O pedido foi apresentado pela Empresa de Revitalização do Porto de Manaus S.A. e pela Estação Hidroviária do Amazonas S.A. A autorização compreende o período de montagem, realização e desmontagem do evento, estimado entre 20 de agosto e 15 de setembro de 2026.
A agência estabeleceu, no entanto, uma série de condições para o uso das áreas portuárias. Segundo a decisão, as atividades do festival deverão ser compatibilizadas com a continuidade das operações do porto, por meio de planejamento operacional e da preservação dos acessos aos cais.
O planejamento deverá ser formalmente aprovado pela SNPH (Superintendência Estadual de Navegação, Portos e Hidrovias), responsável pela autoridade portuária. A Antaq também determinou que as operações portuárias tenham prioridade sobre as atividades relacionadas ao #SouManaus.
De acordo com o acórdão, deverão ser preservadas a função da Plataforma Malcher como pátio regulador, a circulação de passageiros e cargas e os acessos aos cais Roadway e Torres. Caso a autoridade portuária ou a própria Antaq identifique risco à segurança portuária, a autorização poderá ser imediatamente suspensa ou ajustada.
A agência ressaltou ainda que a autorização é válida exclusivamente para a edição de 2026 e não cria precedente para a liberação automática do espaço em futuras edições do festival.
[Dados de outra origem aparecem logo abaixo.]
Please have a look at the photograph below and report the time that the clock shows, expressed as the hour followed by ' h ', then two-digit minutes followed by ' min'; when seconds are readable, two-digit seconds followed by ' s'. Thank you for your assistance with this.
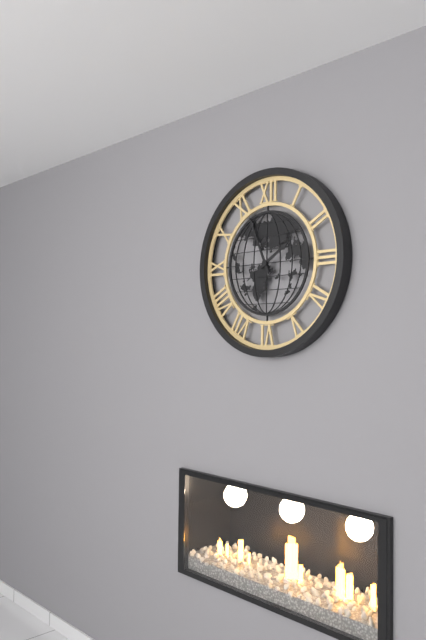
1 h 56 min
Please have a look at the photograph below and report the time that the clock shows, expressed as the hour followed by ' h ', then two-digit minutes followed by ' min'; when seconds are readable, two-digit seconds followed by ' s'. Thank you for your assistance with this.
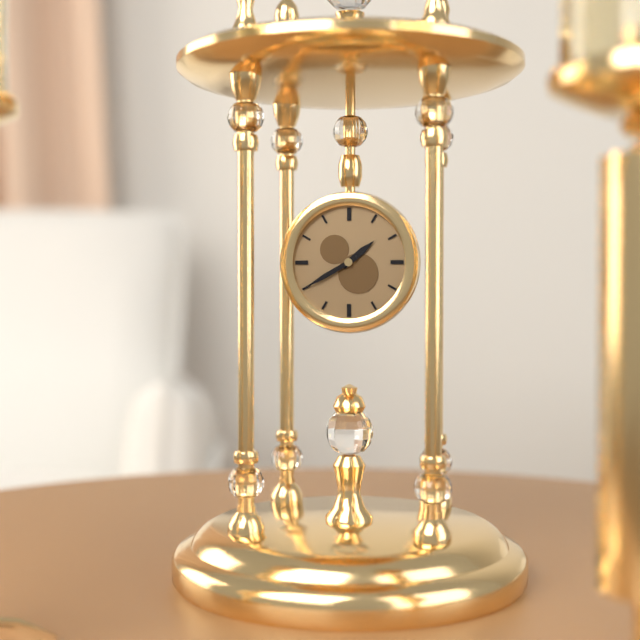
1 h 40 min
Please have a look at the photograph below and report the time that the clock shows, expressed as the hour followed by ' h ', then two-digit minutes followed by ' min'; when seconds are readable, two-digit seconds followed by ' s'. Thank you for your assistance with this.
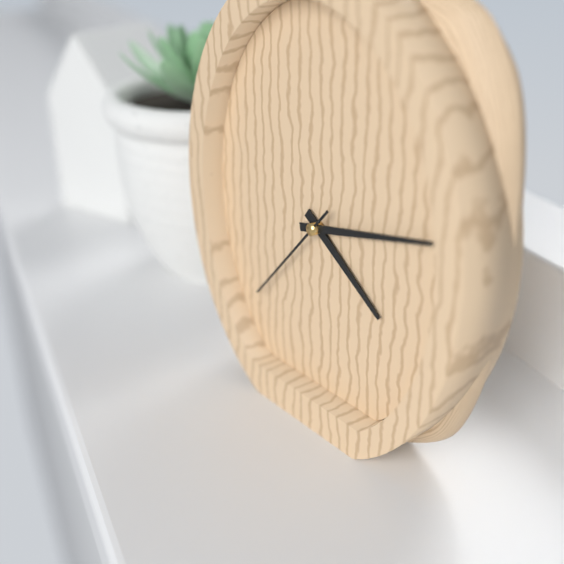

A decisão também não interfere nos processos administrativos sancionadores relacionados à edição de 2025 do #SouManaus nem altera a classificação das áreas definida pelo PDZ (Plano de Desenvolvimento e Zoneamento) do Porto de Manaus.
A autorização foi aprovada pelos diretores da Antaq durante a 615ª Reunião Ordinária da Diretoria Colegiada, realizada de forma virtual entre os dias 3 e 5 de agosto. O processo teve como relator o diretor Caio Farias.